Réaction des dirigeants européens à l'élection de Nicolas Sarkozy [FR]
Alors que G. Bush, A. Merkel et T. Blair se sont succédés pour féliciter N. Sarkozy pour sa victoire aux élections présidentielles françaises, une certaine appréhension règne en Turquie à l'idée que cette victoire n'affecte des négociations d'adhésion à l'UE déjà difficiles.
Alors que G. Bush, A. Merkel et T. Blair se sont succédés pour féliciter N. Sarkozy pour sa victoire aux élections présidentielles françaises, une certaine appréhension règne en Turquie à l’idée que cette victoire n’affecte des négociations d’adhésion à l’UE déjà difficiles.
- Economie
N. Sarkozy est apprécié des Européens qui voient en lui un homme capable de mettre en place les réformes nécessaires pour redynamiser l’économie française, notamment en mettant un terme aux 35h. Cependant, ses récentes déclarations protectionnistes, dans lesquelles il s’est engagé à défendre les entreprises françaises contre les OPA étrangères et a mis sur le compte d’un euro fort les malheurs de l’économie française, ont provoqué le désarroi à la Commission et à la Banque centrale européenne.
S’adressant à ses partisans après son élection, il a appelé l’Union européenne à ne pas devenir le « Cheval de Troie » de tous les problèmes que la mondialisation porte en elle.
- Traité européen
N. Sarkozy plaide depuis longtemps en faveur d’un « mini-traité » pour remplacer la Constitution européenne actuellement dans l’impasse.

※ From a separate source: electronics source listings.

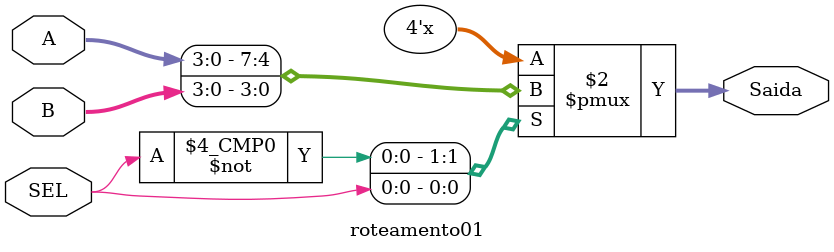
<source format=sv>
module roteamento01(input logic [3:0] A, B, input logic SEL, output logic [3:0] Saida);
  
  always_comb 
    
    begin
   
      case({SEL})
        'b0: Saida = A;
        'b1: Saida = B;
     
    endcase
end
  
  
endmodule
</source>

Cette nouvelle « boîte à outil », visant principalement à rationaliser le processus de décision à Bruxelles de manière à éviter l’impasse démocratique au sein d’une Europe des 27 qui devrait encore s’agrandir, ne serait pas soumise à un nouveau référendum.
- Relations transatlantiques
La victoire de N. Sarkozy, souvent décrit comme « Sarko l’Américain » par ses adversaires, représente un soulagement pour Washington après des années de relations tendues avec le président sortant, Jacques Chirac, concernant la guerre en Irak.
Avant les élections, tant le sénateur républicain, Dick Lugar, que le sénateur démocrate, Charles Schumer, se sont montrés en faveur de N. Sarkozy. C. Schumer a en effet déclaré : « Il serait agréable d’avoir un président à la tête de la France qui n’a pas une réaction presque épidermique envers les Etats-Unis ».
Lors du discours prononcé à la suite de l’annonce du résultat de l’élection, N. Sarkozy s’est adressé aux Etats-Unis, déclarant : « Ils peuvent compter sur notre amitié ». Il a néanmoins ajouté : « Mais je veux leur dire aussi que l’amitié c’est accepter que ses amis puissent penser différemment, et qu’une grande nation comme les Etats-Unis a le devoir de ne pas faire obstacle à la lutte contre le réchauffement climatique, mais au contraire d’en prendre la tête parce que ce qui est en jeu c’est le sort de l’humanité tout entière ».
- Elargissement et immigration
La victoire de Sarkozy n’est cependant pas perçue comme une bonne nouvelle pour la Turquie, pays candidat à l’UE. En effet, le président élu s’oppose à la poursuite de l’élargissement de l’UE, soutenant que l’identité de l’Europe en serait affaiblie et que l’UE deviendrait une institution impossible à gérer.
De plus, il a souligné que « quand bien même c’était un pays laïc, il était en Asie mineure. Je n’expliquerai pas aux écoliers français que les frontières de l’Europe sont avec l’Irak et la Syrie ».
Il soutient en revanche une « Union méditerranéenne » sur le modèle de l’Union européenne qui engloberait la Turquie et d’autres pays musulmans d’Afrique du Nord et qui s’efforcerait de résoudre les problèmes comme à la fois de l’immigration et de la pauvreté. Il a déclaré que la France et les Africains décideraient « ensemble d’une politique d’immigration maîtrisée », bien que de nombreuses personnes pensent que N. Sarkozy pourrait durcir les lois relatives à l’immigration et procéder à des expulsions en masse.